Does it stack up financially?
On the face of it however, Windows 365 is an expensive proposition. That 2vCPU/8GB/128GB configuration I am using costs $85 per month ($1020 annually). It is cheaper ($75 per month) if the primary user’s primary computer is running Windows 10 Pro.
Considering you still need to invest in a hardware device to access Windows 365, $75 a month for the equivalent of a mid-range PC is, well, likely to make an IT manager baulk at the concept.
A high capacity machine, 8vCPU, 32GB of memory and 512GB of storage, would cost $298.60 per month ($3583.20). I can’t see many signing up for that.
Microsoft’s pricing is the same for Windows 365 Business and Enterprise editions
An advantage of Windows 365 is that you can scale up and down the capacity you need depending on users’ computing requirements.
While Business (300 employees or less) and Enterprise versions of Windows 365 cost the same, it would really rely on volume-based licence discounts to sweeten this deal.
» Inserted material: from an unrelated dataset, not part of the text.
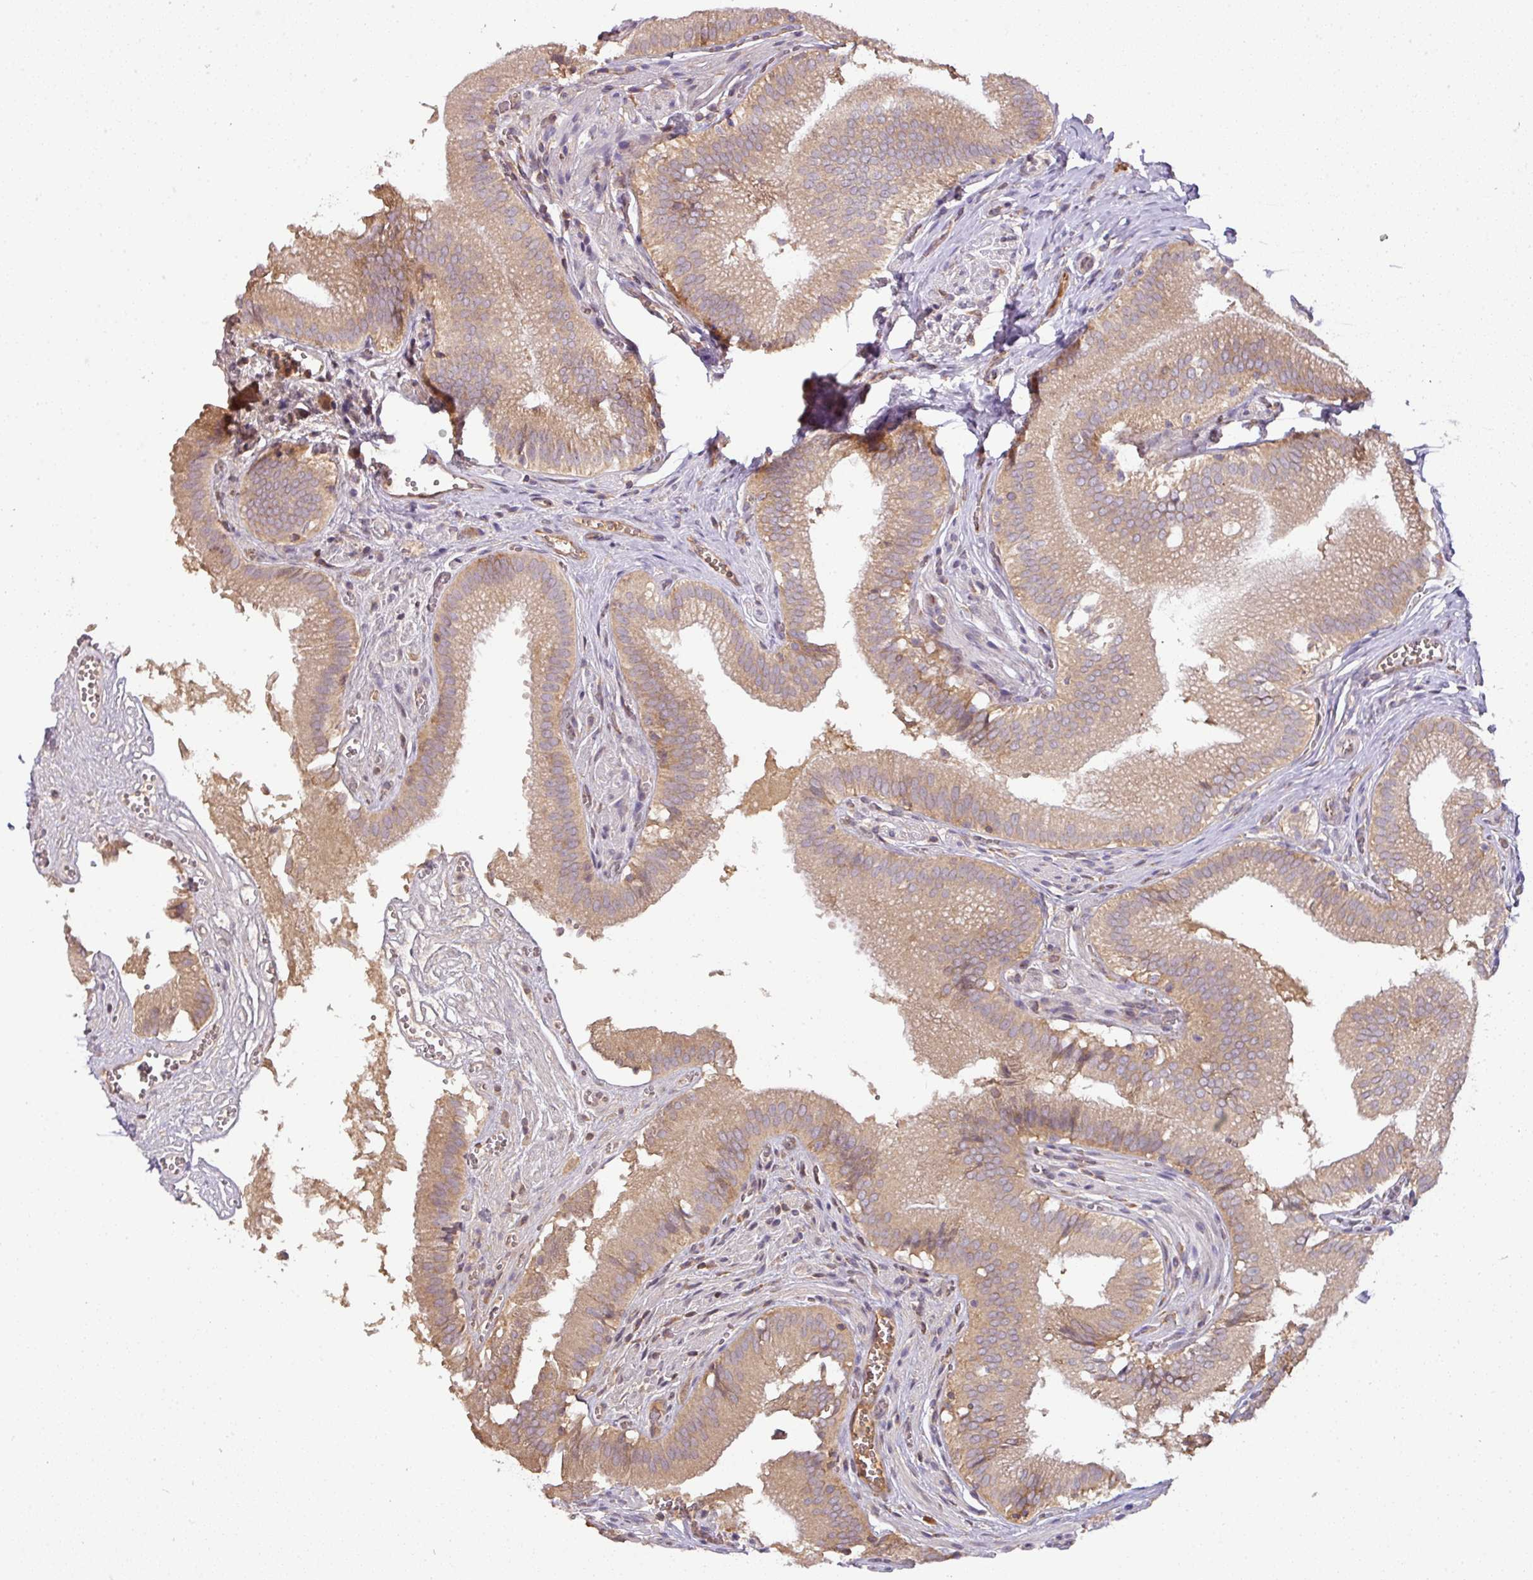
{"staining": {"intensity": "moderate", "quantity": ">75%", "location": "cytoplasmic/membranous"}, "tissue": "gallbladder", "cell_type": "Glandular cells", "image_type": "normal", "snomed": [{"axis": "morphology", "description": "Normal tissue, NOS"}, {"axis": "topography", "description": "Gallbladder"}, {"axis": "topography", "description": "Peripheral nerve tissue"}], "caption": "A photomicrograph showing moderate cytoplasmic/membranous staining in about >75% of glandular cells in benign gallbladder, as visualized by brown immunohistochemical staining.", "gene": "GALP", "patient": {"sex": "male", "age": 17}}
Still, there’s significant interest in Windows 365, which has already reached capacity for trials of the service.
Bottom line
Technically, Windows 365 seems to have been well-executed, delivering an experience that closely mirrors the true Windows desktop while minimising the lag often associated with virtual services. The security is handled in the cloud, with the usual multi-factor authentication supported on the device.
It is early days for the service, but to have real appeal to New Zealand businesses, there will need to be some downward movement on price or volume-based discounts to sweeten the deal and see Windows 365 take off.